What does the future of remittances look like?
I think that the trend of more customers using digital devices to send money internationally will continue. It was accelerated by COVID, as you can imagine, but once customers have made that shift from a physical cash location to a digital device, and they’ve built that trust, which is what usually holds them back from switching, and they have a great experience with us, what we're seeing is really strong repeat usage, and I think that also creates an inflection point, where in the communities we serve, oftentimes there’s word of mouth, or a brand effect. And so, I think in the industry, whether it's Remitly or other financial services or remittance companies, there will be a continued shift to digital providers. And more broadly, while there has been some nationalism and protectionism, I think that globalization, if you look at the way the world is headed, the interconnectivity that we talked about, will continue to occur in a very positive way. There are currently 250 million immigrants that live and work outside the country they’re born. Some countries these days are much more welcoming to immigrants – I think those will be the countries that will continue to thrive and be successful in the long run. And I think that as our customers continue to move abroad, as the 250 million immigrants that have already moved abroad and have built lives for themselves in the countries they've moved to, need financial services and need remittances, we're incredibly excited about providing that to them, and I think those macro trends are very much in our favor.

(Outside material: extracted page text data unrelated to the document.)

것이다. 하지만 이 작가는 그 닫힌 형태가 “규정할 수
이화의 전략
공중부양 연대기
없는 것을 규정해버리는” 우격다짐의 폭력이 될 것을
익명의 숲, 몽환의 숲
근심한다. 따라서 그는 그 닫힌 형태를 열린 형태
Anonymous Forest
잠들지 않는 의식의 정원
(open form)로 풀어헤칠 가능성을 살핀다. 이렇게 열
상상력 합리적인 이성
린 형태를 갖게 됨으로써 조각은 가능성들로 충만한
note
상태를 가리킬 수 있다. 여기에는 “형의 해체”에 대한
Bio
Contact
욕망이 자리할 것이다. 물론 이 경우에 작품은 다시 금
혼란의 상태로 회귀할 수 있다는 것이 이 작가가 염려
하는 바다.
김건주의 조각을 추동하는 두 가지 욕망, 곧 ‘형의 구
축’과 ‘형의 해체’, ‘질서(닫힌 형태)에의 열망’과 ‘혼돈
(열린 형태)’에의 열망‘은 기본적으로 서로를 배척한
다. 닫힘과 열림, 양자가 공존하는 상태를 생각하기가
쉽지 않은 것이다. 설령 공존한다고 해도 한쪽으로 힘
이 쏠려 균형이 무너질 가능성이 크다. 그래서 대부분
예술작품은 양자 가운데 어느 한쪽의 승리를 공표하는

There’s often a misunderstanding or lack of education around who immigrants are, how diverse they are, how remarkable they are, the sacrifices they make, how much they contribute to the economies they move to, the taxes they pay, the contributions they make in the communities and countries that they move to. And that’s why we do what we do. And especially for folks that are less close to immigrants, I encourage them to really try to understand what the immigrant journey is like, both as it pertains to better understanding Remitly and the industry, but also as it pertains to understanding what makes the world go round in so many ways, because the impact that immigrants have on the planet is unbelievably remarkable. And I think it’s often underappreciated. So, I’ll end with that.